According to the Metamath page on theorem gicsym, who contributed the theorem?

= Provided passage =

/---

Metamath Proof Explorer

Theorem gicsym

Description: Isomorphism is symmetric. (Contributed by Mario Carneiro, 21-Apr-2016)

Ref Expression
Assertion gicsym 
|- ( R ~=g S -> S ~=g R )

Proof

Step Hyp Ref Expression
1 brgic 
 |-  ( R ~=g S <-> ( R GrpIso S ) =/= (/) )
2 n0 
 |-  ( ( R GrpIso S ) =/= (/) <-> E. f f e. ( R GrpIso S ) )
3 gimcnv 
 |-  ( f e. ( R GrpIso S ) -> `' f e. ( S GrpIso R ) )
4 brgici 
 |-  ( `' f e. ( S GrpIso R ) -> S ~=g R )
5 3 4 syl 
 |-  ( f e. ( R GrpIso S ) -> S ~=g R )
6 5 exlimiv 
 |-  ( E. f f e. ( R GrpIso S ) -> S ~=g R )
7 2 6 sylbi 
 |-  ( ( R GrpIso S ) =/= (/) -> S ~=g R )
8 1 7 sylbi 
 |-  ( R ~=g S -> S ~=g R )

\---

= Records excerpted from a collection =

/---

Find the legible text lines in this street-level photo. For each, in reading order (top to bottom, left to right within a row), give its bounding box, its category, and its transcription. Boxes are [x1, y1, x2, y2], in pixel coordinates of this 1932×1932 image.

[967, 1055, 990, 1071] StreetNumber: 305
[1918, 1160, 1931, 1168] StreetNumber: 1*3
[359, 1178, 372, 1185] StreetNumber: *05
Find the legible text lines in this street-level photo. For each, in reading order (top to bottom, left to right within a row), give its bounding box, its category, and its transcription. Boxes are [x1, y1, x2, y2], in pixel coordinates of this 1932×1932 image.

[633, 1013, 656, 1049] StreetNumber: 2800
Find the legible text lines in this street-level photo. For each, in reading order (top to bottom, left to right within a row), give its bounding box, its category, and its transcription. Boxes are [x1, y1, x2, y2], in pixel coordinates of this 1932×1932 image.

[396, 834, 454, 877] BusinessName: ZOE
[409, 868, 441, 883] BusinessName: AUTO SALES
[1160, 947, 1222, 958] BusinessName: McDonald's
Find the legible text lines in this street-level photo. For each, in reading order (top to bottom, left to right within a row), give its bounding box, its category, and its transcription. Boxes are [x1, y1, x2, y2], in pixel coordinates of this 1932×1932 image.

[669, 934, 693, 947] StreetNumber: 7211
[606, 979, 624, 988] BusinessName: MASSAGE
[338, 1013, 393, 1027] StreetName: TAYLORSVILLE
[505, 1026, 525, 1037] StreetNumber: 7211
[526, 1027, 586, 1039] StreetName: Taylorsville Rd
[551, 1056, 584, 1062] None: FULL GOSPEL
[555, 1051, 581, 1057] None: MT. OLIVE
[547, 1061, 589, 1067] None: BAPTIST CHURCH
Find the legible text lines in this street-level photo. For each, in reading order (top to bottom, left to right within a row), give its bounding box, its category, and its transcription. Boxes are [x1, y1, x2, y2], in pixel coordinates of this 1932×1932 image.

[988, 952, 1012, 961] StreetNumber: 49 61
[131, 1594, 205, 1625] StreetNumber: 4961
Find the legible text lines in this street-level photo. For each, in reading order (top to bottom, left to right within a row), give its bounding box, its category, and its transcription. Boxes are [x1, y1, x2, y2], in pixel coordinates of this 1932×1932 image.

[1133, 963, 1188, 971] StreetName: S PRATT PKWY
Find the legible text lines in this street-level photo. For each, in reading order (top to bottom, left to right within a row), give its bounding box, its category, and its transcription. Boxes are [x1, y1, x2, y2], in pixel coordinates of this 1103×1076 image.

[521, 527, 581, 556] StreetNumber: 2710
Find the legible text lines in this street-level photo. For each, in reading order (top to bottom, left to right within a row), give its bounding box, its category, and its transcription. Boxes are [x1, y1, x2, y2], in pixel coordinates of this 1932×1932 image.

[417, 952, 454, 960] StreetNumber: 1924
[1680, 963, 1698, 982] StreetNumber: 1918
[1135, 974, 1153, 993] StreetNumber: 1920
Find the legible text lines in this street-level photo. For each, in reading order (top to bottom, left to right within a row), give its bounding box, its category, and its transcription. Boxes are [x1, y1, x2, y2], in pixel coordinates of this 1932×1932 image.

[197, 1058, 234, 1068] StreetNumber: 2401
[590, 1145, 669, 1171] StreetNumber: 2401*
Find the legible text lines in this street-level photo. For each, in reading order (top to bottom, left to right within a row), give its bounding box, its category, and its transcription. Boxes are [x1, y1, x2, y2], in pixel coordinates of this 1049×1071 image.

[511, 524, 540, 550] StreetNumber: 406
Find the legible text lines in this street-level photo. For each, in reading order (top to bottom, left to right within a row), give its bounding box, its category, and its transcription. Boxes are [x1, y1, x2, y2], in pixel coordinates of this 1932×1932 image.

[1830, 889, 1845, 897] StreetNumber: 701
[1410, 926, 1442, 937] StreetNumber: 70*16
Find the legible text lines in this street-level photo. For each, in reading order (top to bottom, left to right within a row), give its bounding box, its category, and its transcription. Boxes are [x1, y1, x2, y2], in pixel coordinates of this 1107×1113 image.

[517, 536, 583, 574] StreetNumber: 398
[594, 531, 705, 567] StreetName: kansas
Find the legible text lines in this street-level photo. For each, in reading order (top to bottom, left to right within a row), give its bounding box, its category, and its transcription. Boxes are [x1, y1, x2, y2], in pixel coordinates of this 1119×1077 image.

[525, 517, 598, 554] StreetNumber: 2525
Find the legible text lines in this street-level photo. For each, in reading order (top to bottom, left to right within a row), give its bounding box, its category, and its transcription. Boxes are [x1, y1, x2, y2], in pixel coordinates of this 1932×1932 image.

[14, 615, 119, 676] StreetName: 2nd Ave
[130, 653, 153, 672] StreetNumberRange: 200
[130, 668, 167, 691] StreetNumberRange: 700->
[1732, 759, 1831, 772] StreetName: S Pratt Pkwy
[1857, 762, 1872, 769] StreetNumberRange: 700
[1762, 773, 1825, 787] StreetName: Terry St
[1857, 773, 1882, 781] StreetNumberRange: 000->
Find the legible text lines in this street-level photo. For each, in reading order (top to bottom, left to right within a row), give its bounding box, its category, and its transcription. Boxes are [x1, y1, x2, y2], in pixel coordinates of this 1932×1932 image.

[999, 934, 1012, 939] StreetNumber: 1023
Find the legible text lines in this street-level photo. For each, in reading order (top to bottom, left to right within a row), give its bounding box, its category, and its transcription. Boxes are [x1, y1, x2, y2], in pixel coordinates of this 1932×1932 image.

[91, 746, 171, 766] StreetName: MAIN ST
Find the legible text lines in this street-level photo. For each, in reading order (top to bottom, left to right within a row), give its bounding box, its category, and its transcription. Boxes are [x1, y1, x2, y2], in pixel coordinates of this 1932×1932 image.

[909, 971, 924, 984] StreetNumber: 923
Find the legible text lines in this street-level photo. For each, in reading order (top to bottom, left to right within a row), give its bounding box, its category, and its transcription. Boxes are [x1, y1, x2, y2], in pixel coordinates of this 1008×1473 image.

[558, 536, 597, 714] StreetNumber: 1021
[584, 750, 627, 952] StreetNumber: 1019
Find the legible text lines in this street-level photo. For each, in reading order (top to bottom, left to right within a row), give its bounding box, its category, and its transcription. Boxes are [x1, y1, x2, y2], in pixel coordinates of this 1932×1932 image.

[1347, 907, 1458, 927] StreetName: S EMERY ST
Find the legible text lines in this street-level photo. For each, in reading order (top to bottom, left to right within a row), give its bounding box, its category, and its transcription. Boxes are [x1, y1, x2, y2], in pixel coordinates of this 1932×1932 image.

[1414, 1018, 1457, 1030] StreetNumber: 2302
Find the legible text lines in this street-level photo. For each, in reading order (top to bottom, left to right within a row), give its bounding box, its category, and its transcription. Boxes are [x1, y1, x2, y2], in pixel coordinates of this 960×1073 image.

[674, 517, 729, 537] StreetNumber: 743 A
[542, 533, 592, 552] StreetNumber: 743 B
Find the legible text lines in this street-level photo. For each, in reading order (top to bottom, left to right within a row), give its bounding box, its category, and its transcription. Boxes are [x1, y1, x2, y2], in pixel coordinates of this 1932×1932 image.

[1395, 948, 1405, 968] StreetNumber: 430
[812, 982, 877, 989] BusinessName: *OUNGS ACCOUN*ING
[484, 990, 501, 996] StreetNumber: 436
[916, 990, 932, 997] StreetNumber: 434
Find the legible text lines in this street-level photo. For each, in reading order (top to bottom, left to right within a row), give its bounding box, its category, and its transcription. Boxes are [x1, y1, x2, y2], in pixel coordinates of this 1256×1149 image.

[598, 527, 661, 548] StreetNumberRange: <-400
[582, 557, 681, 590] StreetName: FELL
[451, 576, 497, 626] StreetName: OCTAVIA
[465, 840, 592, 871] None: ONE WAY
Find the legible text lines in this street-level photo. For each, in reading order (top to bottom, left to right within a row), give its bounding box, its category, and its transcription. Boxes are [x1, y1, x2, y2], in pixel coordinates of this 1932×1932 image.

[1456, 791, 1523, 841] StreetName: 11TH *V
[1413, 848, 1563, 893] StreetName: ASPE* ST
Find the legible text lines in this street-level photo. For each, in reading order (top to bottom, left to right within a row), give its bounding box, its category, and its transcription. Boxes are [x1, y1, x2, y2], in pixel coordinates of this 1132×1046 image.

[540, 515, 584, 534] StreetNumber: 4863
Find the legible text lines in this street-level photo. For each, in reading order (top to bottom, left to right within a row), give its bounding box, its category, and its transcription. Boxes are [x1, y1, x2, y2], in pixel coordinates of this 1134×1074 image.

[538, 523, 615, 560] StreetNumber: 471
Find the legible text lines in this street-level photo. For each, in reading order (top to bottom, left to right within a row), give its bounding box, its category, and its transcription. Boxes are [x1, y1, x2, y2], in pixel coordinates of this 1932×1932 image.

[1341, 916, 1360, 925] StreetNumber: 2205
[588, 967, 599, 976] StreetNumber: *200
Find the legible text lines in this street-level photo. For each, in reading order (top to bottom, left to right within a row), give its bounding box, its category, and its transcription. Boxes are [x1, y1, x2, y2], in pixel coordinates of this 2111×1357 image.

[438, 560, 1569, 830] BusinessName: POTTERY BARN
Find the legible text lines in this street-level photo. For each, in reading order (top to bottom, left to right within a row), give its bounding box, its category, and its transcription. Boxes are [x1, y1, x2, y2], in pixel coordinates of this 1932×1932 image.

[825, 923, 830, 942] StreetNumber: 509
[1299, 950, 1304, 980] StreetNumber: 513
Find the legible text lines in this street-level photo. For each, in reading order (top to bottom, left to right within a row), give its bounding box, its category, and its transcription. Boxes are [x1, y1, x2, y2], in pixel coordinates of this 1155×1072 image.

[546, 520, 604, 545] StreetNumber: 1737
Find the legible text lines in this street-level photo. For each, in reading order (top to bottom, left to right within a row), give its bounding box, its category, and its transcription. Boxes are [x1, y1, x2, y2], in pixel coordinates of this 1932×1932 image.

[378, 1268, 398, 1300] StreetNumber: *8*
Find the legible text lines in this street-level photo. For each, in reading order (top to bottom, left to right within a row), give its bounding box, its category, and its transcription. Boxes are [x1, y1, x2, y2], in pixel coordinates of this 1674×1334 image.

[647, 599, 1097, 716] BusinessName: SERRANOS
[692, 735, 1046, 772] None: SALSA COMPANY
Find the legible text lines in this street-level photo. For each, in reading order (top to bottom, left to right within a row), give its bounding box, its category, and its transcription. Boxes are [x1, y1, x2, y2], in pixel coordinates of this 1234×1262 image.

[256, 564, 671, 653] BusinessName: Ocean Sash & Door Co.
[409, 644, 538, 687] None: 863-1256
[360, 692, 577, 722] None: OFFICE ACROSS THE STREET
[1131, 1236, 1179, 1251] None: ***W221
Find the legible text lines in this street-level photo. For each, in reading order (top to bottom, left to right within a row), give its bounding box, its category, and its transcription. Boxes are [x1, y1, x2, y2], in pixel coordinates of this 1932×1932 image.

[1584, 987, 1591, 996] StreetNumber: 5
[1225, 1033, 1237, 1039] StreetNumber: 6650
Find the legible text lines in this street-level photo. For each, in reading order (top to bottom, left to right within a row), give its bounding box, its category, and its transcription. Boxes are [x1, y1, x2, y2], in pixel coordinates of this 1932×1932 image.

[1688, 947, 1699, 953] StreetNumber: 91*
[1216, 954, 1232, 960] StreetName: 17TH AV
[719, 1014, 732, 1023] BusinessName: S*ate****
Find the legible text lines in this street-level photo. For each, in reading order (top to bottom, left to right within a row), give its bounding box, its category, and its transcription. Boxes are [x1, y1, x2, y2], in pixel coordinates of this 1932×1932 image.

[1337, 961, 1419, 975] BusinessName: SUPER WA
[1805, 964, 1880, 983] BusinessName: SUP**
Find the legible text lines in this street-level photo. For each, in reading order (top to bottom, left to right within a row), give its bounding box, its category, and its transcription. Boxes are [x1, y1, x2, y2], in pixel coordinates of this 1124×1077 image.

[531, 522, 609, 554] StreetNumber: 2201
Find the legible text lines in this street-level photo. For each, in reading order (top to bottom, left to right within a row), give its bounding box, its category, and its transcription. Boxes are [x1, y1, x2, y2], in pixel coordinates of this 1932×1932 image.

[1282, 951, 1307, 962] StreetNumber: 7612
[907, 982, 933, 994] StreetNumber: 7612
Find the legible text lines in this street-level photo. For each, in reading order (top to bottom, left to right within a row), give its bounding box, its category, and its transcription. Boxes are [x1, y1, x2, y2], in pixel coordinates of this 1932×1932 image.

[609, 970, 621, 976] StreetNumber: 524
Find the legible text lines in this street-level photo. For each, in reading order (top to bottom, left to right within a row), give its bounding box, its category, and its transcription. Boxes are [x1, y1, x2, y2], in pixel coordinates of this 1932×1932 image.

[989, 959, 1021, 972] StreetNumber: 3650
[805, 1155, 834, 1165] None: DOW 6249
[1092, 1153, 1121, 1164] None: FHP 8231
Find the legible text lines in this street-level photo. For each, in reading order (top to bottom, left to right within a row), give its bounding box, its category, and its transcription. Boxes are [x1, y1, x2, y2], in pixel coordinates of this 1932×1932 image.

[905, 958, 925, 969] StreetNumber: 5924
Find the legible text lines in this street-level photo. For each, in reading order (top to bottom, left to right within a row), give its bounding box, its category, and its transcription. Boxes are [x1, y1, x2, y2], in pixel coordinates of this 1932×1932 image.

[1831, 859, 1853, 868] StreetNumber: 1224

\---

= Response =
Mario Carneiro